# HELP.. Wellness Price Increase - Other Brands ??



## brotheral (Feb 18, 2007)

The 5.5 oz can of Wellness (not Core) went from $1.28 to $1.48 at the only store around here that carries it. I've been feeding it to our almost 15 yr "young" flame point persian for a good while and he sure likes it... It's good enough to spread on crackers.  I called Wellness and they confirmed a price increase on Feb 1st. and are sending me a $5.00 coupon...
I'm looking for something comparable in quality at a better price. :?: He'll eat a dish of Natural Balance once in a while, but refuses much more of it... 
Any savings by ordering on-line are eaten up by shipping charges... atback


----------



## Lisa 216 (Oct 25, 2004)

Bummer  I use Natural Balance, too. I feed my cats a few different brands and they also like Natural Balance. I also buy a few varieties of Blue Spa Select and AvoDerm, all of which are at my local Petco. If you have Pet Supplies Plus near you, they have the best selection of higher quality cat foods. I haven't been there in awhile so I can'y comment on their prices, but I recall that they were competitive.

I'm going to move this to Cat Chat for you. You should also check the sticky at the top of Cat Chat for Pet Supply Direct coupons which may help.


----------



## Mrs. PBJ (Dec 29, 2009)

Boss eats evo 13 ounce can for 2 bucks normally I pay 1.74 for myne though. 

I love it its a great food for cheap.


----------



## doodlebug (May 13, 2006)

Cheapest place around here is Petco at $1.39, one of our independent's is $1.60. 

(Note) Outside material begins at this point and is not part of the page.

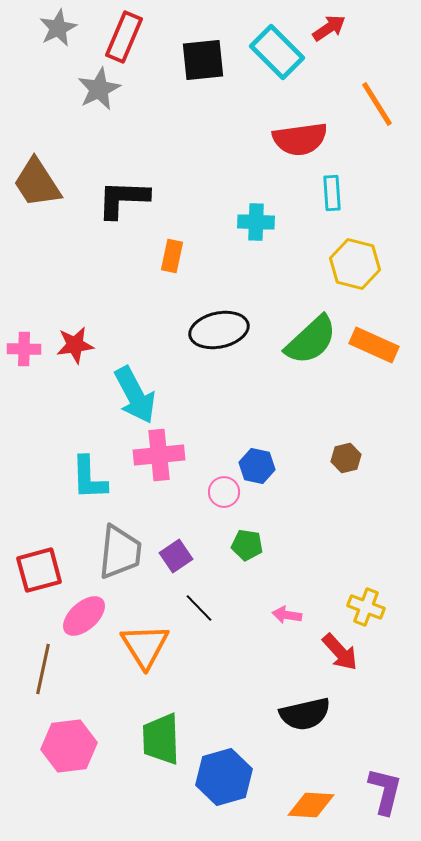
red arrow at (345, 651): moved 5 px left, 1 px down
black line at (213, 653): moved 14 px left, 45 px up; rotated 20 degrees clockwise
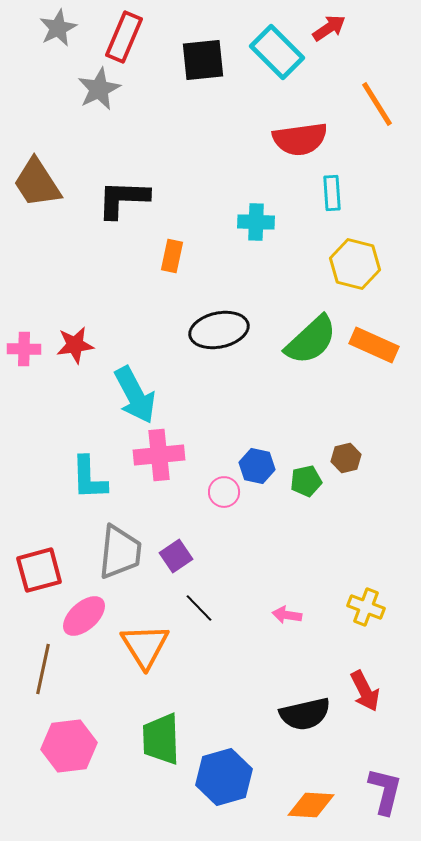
green pentagon at (247, 545): moved 59 px right, 64 px up; rotated 20 degrees counterclockwise
red arrow at (340, 652): moved 25 px right, 39 px down; rotated 15 degrees clockwise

You're not going to get that quality food for a lot less money, especially a grain free. 

How about using the larger cans of Wellness...they're a lot cheaper per oz. Make sure to store the excess in a glass bowl, not the can. If he doesn't like it cold, you can bring it to room temp by adding some warm water, soaking the bowl in another bowl of hot water or nuking it for 8-10 seconds. 

I play the coupon game with Petfooddirect. They also have really good sales. So if you can order several cases on sale, with a 15-20% coupon, it will more than offset the shipping. Their shipping does not go up linearly, if you can order 4-6 cases at a time, you'll do really well.

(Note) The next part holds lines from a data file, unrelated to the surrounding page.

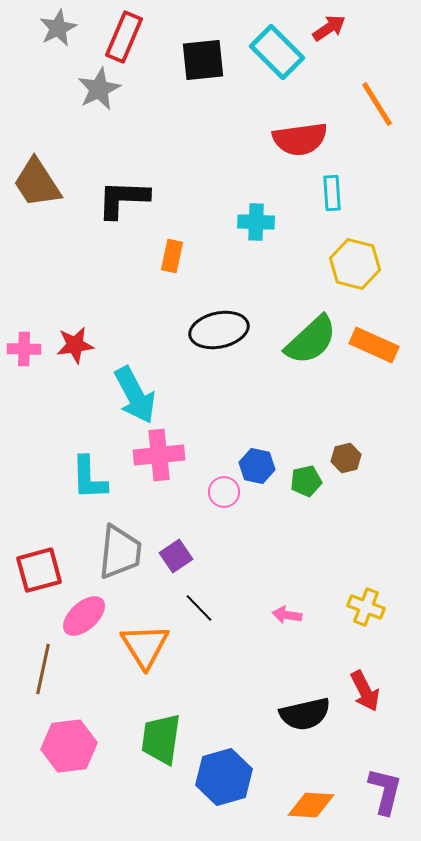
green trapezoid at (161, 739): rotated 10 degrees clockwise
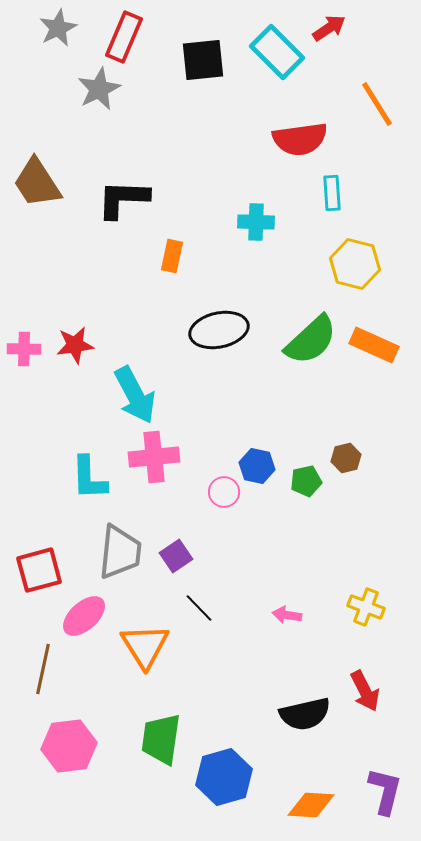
pink cross at (159, 455): moved 5 px left, 2 px down
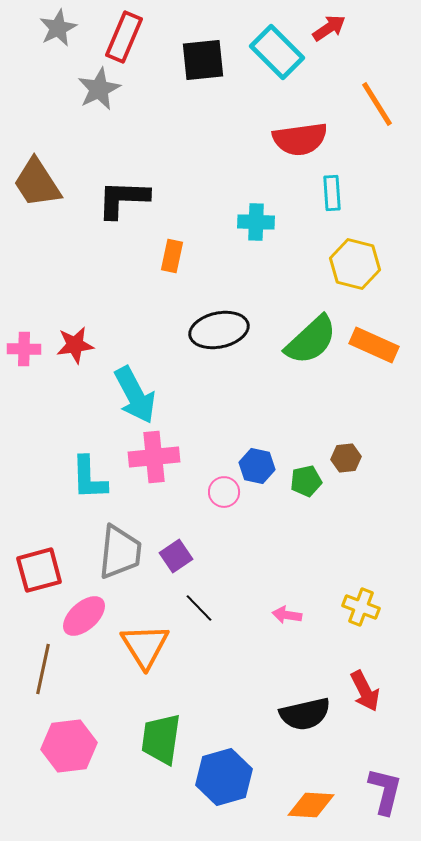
brown hexagon at (346, 458): rotated 8 degrees clockwise
yellow cross at (366, 607): moved 5 px left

Another alternative is to rotate foods, I find it makes them less picky and you can fit in some less expensive brands. I buy 6 cases at a time...2 CORE, Wellness chicken, Wellness turkey (those are the favorites) and then I choose from Natural Balance, Merrick, Nature's Variety and Holistic Select for the other 2 cases (often I just choose whatever is on sale). I would have EVO 95% in that mix, but it disagrees with Maggie's stomach.


----------



## brotheral (Feb 18, 2007)

Lisa 216 said:


> Bummer  I use Natural Balance, too. I feed my cats a few different brands and they also like Natural Balance. I also buy a few varieties of Blue Spa Select and AvoDerm, all of which are at my local Petco. If you have Pet Supplies Plus near you, they have the best selection of higher quality cat foods. I haven't been there in awhile so I can'y comment on their prices, but I recall that they were competitive.
> 
> I'm going to move this to Cat Chat for you. You should also check the sticky at the top of Cat Chat for Pet Supply Direct coupons which may help.


I buy this food at Pet Supplies Plus in Beckley, WV !!!! Thanks for the feedback !!


----------



## katlover13 (Apr 15, 2008)

I have noticed the Wellness price increase. Pet Supplies Plus just had it on sale for 1.18 a can so I stocked up, but now it's back to 1.48/can.  

Is the petfood direct price that shows the price with or without the coupon? It might be worth it to try that. My cats like the chicken/herring flavor best.(in the blue can). The best price around here is at Pet Supplies Plus - Petco is charging 1 penny more per can, but with 8 cats every bit helps. 
Petco just sent out a 20% off coupon for one item only. I called and asked if the coupon would apply to a purchase of over $100.00 of Wellness or just one can. They told me just one can. I said well, then I won't be buying it from you. (Crabby lady that I am.) You would think a bulk purchase would make it worth while for them, especially since I usually buy my litter, toys, etc. when I buy the food. Oh, well thier loss, Pet Supplies Plus gain for that day. I have enough food to last for another week now.


----------



## doodlebug (May 13, 2006)

katlover13 said:


> Is the petfood direct price that shows the price with or without the coupon?


Without.


----------



## nanook (Jun 12, 2005)

Yup, I just stocked up on Wellness this weekend and the price has jumped! The 12.5 oz cans are now $2.19!! Every other premium brand of big cans, Evo, Evangers, Innova are about $1.59. I'm quite angry, actually. How can they justify a 60c per can hike? I've been using Wellness since it came out and been really happy with it (other than the fact they added carragenan a couple of years ago and when they had that little rice incident!) but now I think I need to make a change. I picked up the three mentioned above (I've tried them before but Nanook only wants Wellness turkey!) and we're going to try the food rotation game again. Sigh!
I'll be calling them as well...maybe, if enough people do, they'll reconsider, although I doubt it.


----------



## brotheral (Feb 18, 2007)

Pet Supplies Plus changes their specials the 1st of each month. I'm praying that the Wellness will be on sale for March. They stopped carrying the 12 oz cans last year which were abt $2.00 !! Turkey is easily the favorite for Turtle Cat !!
Anyone tried Filidae canned ??


----------



## jusjim (Jun 30, 2009)

doodlebug said:


> If he doesn't like it cold, you can bring it to room temp by adding some warm water,


Zenobi loves it like this, so even if I open a new can (I only put out a little at a time) I mix a couple of teaspoons of warm water with it. She'll lick it dry first and then eat. If there's any jelly at the bottom of the can, I rinse that out for her with a little warm water. I feed her dry and canned. So I spoil her. She has the choice of two type of dry in separate dishes and it's amusing to me to watch her making up her mind as to which she wants. Lucky for me, I suppose that she's not an overeater.

(I did start her off with some of the more costly canned and dried stuff, but she wouldn't eat it.)


----------



## katlover13 (Apr 15, 2008)

Last evening I had a conversation with my vet about the increase. He thinks that because the prescription foods are getting so expensive a lot of vets are recommending Wellness instead. (He says he is doing that and knows many others who are.) Because of the extra demand for Wellness they are jacking their prices up.


----------